Boris finds himself whispering forbidden thoughts into the darkness. Things like, ‘would you take me away?’ and, ‘would you come to California with me?’ 
Theo always laughed and never responded. In fact, Theo never seemed to really say anything about his future, and if Boris asked Theo always had to go. 
It all comes to head the night of Theo’s sixteenth birthday. 
Theo is drunk, or high, or maybe both, when he calls. Boris laughs at him slurred greeting. 
“Hello, Theo,” he says (there are no references to Harry Potter in this life). 
A hum from the other side of the phone. 
Now, to understand the differences of this Theo, you have to know his past as the universe did. This was not Theodore Decker, a man looking for his mother in everyone, and this was not Theo, the boy who grew up with no one who loved him. This was Theo Barbour-Decker, who grew up with a brother and a family that loved him in a certain way, and who had a gay man he spent maybe evenings with. This Theo was still afraid, but he was not stupid. He knew who he was. 
This Theo took a deep breath and whispered quietly to his best friend: “I have something to tell you.” 
And this Boris held his breath and said: ”what is it?”

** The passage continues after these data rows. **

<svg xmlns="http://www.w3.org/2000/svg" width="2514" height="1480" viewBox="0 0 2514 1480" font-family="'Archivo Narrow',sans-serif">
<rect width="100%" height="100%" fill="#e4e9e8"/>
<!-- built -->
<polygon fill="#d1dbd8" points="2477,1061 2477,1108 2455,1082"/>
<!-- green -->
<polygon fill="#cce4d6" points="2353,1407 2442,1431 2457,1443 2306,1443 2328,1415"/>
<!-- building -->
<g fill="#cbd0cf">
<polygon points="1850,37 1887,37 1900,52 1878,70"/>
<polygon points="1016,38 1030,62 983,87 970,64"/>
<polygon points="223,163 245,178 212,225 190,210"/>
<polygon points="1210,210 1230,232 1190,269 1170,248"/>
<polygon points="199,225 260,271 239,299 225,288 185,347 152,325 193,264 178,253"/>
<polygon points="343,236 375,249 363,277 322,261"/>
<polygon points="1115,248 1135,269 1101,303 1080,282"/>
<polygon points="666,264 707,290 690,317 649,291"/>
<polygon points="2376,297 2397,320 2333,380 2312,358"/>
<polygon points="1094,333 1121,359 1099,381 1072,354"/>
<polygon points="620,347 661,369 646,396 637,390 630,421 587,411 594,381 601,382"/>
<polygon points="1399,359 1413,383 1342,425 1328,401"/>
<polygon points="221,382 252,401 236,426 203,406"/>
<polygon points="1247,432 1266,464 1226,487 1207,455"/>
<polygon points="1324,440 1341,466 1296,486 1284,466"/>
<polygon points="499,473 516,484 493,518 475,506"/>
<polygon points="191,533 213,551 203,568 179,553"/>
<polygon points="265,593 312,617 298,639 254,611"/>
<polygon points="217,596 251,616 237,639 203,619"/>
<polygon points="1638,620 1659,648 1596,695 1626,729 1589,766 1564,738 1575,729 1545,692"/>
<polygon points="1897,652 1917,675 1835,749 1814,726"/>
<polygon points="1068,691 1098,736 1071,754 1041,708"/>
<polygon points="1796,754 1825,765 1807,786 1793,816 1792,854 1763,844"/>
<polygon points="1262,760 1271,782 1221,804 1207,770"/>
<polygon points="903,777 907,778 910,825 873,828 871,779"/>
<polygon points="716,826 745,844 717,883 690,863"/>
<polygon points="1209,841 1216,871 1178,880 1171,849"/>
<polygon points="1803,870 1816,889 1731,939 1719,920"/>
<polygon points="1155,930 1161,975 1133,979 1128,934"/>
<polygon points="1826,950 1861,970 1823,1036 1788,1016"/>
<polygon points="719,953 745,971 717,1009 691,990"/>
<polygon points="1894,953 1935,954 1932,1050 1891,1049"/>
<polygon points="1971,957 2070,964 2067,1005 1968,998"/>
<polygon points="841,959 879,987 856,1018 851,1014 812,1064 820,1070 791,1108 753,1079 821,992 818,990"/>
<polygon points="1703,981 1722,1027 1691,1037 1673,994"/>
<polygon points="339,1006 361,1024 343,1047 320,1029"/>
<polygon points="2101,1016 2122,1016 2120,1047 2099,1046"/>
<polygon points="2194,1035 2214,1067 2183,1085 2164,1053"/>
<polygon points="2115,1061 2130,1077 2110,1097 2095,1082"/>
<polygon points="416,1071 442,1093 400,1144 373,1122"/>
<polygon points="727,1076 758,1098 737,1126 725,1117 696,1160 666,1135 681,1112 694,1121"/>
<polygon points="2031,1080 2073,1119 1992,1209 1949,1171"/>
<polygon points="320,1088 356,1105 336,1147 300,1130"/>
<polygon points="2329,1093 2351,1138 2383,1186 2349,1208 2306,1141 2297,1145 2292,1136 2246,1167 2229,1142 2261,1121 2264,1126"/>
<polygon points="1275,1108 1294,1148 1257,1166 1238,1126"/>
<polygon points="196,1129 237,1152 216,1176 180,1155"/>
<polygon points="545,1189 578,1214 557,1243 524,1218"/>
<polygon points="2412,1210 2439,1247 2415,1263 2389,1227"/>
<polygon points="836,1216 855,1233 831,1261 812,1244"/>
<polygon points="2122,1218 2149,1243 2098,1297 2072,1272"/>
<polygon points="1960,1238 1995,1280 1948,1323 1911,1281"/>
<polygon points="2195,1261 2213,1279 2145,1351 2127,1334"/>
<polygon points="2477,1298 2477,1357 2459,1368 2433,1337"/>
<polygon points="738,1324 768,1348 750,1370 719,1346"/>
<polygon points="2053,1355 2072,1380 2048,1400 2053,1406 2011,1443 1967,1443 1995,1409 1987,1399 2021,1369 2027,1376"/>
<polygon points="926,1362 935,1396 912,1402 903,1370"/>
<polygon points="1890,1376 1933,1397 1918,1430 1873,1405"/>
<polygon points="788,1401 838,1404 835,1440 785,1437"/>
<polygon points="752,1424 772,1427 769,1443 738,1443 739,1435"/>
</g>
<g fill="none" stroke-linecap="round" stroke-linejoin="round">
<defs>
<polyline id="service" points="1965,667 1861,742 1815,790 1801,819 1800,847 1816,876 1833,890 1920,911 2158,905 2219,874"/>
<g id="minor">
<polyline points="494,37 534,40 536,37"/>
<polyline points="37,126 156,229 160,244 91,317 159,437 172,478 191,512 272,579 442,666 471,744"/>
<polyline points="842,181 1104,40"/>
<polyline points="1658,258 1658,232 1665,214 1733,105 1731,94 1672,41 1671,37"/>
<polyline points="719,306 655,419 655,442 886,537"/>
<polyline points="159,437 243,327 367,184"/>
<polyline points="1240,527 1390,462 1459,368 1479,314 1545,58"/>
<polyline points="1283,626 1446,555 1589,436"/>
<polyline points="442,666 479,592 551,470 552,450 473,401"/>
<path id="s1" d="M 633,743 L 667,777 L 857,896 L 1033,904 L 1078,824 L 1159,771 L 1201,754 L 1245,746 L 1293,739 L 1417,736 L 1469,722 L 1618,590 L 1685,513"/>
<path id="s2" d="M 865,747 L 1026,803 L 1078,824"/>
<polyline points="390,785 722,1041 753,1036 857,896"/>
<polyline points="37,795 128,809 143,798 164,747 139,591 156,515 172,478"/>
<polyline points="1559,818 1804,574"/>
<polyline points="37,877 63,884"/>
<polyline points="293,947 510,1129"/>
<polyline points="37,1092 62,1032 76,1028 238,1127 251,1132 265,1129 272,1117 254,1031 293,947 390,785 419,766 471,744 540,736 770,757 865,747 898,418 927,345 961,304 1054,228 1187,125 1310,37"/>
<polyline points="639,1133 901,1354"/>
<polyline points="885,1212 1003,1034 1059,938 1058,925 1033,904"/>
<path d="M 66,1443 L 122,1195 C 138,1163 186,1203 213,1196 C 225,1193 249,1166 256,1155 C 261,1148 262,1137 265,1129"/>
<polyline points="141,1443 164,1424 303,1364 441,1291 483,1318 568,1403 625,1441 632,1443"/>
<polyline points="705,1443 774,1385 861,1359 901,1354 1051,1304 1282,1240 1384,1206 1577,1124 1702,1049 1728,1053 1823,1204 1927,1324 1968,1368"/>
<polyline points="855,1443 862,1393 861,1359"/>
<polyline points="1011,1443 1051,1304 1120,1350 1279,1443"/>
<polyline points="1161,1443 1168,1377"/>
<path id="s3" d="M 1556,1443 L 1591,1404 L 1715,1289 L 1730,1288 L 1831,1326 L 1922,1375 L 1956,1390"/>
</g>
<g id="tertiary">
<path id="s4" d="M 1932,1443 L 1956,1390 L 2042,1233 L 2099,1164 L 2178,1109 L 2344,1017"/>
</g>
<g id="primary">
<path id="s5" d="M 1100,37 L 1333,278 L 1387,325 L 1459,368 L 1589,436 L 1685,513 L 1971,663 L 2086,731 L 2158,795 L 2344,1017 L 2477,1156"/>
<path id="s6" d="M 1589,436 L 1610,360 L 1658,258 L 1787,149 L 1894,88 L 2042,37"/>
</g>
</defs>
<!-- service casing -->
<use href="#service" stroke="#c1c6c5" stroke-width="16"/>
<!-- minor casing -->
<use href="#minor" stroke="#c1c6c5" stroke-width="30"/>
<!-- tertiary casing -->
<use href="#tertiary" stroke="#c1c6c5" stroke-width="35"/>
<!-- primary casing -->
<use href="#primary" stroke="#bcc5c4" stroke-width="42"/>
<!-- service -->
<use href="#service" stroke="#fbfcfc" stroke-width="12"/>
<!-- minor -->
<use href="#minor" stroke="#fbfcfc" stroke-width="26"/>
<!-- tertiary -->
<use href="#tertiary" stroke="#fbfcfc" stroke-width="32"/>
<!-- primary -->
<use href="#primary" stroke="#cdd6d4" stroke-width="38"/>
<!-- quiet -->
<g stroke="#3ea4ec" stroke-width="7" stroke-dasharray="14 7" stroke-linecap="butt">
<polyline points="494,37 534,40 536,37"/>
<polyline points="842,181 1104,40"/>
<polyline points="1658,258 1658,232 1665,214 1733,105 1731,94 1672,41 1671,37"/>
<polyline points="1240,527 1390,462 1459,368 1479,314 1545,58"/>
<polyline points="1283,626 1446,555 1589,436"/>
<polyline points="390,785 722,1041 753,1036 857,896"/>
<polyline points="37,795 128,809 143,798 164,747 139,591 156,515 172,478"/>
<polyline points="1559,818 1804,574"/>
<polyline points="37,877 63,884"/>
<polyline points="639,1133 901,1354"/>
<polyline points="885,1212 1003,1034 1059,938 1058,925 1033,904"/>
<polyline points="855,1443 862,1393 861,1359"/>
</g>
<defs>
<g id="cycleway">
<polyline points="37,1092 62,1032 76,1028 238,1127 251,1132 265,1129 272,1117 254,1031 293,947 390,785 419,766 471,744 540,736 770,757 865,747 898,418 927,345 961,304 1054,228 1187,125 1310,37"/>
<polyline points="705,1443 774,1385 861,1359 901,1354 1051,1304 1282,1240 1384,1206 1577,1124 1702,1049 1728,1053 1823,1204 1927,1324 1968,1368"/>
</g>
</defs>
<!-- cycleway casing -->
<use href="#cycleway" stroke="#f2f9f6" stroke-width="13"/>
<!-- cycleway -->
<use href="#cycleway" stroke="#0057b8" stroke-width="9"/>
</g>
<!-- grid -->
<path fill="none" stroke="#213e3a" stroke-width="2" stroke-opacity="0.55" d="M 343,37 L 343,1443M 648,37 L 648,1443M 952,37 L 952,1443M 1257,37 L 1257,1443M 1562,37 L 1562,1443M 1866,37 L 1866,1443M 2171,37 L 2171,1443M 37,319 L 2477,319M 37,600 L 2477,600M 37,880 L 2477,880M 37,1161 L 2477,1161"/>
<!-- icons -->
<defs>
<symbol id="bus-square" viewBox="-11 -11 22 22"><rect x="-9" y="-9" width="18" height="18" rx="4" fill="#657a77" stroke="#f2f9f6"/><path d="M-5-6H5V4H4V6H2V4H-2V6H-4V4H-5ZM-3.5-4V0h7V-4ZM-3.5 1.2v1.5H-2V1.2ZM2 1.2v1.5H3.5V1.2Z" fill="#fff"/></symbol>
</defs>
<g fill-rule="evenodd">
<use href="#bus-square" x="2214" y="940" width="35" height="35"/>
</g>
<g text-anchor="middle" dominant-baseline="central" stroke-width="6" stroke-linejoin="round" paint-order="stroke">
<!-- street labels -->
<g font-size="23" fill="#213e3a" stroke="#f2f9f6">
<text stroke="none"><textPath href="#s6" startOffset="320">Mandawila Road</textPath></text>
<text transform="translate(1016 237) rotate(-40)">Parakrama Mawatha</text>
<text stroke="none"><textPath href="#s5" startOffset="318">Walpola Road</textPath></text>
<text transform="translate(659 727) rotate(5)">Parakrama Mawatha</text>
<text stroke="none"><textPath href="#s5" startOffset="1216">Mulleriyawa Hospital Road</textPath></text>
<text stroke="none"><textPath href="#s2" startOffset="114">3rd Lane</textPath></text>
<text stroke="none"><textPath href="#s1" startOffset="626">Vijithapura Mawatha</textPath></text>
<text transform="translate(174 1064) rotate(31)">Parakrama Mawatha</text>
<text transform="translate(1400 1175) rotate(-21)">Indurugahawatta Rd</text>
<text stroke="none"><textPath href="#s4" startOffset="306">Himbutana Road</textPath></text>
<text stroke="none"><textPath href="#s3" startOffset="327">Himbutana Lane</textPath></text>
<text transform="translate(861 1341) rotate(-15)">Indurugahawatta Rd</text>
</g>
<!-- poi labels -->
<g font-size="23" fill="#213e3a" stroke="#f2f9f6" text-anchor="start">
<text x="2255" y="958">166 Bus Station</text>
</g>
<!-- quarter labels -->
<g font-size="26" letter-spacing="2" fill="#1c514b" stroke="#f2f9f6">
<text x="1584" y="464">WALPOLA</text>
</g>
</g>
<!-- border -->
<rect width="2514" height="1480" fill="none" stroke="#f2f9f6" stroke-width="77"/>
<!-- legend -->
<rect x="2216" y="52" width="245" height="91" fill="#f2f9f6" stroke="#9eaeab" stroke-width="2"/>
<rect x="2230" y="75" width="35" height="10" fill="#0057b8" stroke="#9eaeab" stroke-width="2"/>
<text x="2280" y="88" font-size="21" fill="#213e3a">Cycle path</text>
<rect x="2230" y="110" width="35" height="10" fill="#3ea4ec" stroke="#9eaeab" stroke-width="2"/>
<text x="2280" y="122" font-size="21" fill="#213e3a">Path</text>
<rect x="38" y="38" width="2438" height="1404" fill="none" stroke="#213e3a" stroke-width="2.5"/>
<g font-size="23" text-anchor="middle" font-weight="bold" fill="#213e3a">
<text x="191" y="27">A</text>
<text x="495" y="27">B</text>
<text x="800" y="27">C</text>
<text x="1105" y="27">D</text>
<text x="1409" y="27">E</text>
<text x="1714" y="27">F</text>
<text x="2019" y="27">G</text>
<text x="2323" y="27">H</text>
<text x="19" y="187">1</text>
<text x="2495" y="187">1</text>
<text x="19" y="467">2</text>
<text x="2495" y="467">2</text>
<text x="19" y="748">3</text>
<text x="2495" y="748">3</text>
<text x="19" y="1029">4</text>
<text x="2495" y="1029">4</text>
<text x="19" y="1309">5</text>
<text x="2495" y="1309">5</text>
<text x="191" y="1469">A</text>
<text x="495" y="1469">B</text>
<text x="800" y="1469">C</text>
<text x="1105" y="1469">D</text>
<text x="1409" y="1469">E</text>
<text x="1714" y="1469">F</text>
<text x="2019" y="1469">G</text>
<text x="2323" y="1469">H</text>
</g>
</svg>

And Theo says, “I think I like you.”
And Boris doesn’t reply. 
There’s a broken thread in that world’s tapestry for many years after that conversation, cut short by Boris laughing and saying ‘no’. He hung up when the silence became too telling. They don’t speak for many years. 
This Theo, the one who jumps first, doesn’t come around in many worlds or times. He’s a rare combination of love and therapy that Theo doesn’t get in worlds with his dad or his mom. The worlds where he isn’t Theo would deny that his mom was anything but perfect, but she had things she’d never say. Like that she would love Theo whoever he was. Or that the two men holding hands were right and okay. Theo with Hobie and Theo with therapy can recognize his mother wasn’t alway right. That she was wrong for not accepting things he couldn’t change. Or at least, for not telling him she would accept him. 
But this Theo almost always loses Boris. 
Sometimes for a few days, and once, for the rest of his life. 
He gets him back in this one, a man on the street calls his name as he is about to go into the Barbour apartments and when he turns there’s a dark-haired, grinning, eggshell-pale Boris staring up at him. He doesn’t know how exactly he knows, but he thinks he would recognize Boris even if the pronunciation of his name wasn’t so distinctive. 
He’s wary at first, for months really, but Boris explains himself (and his father, and the place he’d grown up) and really, Theo’d never stopped missing him and his loud voice. 
It takes time, and so much talking. Theo makes Boris go to therapy, Boris makes Theo hundreds of apologies. But they get there, eventually. 
The universe breathes a sigh of relief when the cut thread ties itself back together. If it had favourites, that life would be near the top, because they both heal. They’re both okay, with time. And they don’t take their anger out on each other. All of the good things about the times before and after are multiplied here with communication and Theo’s family. 
When they die, they are happy and together, which is two things more than they’d ever hoped for.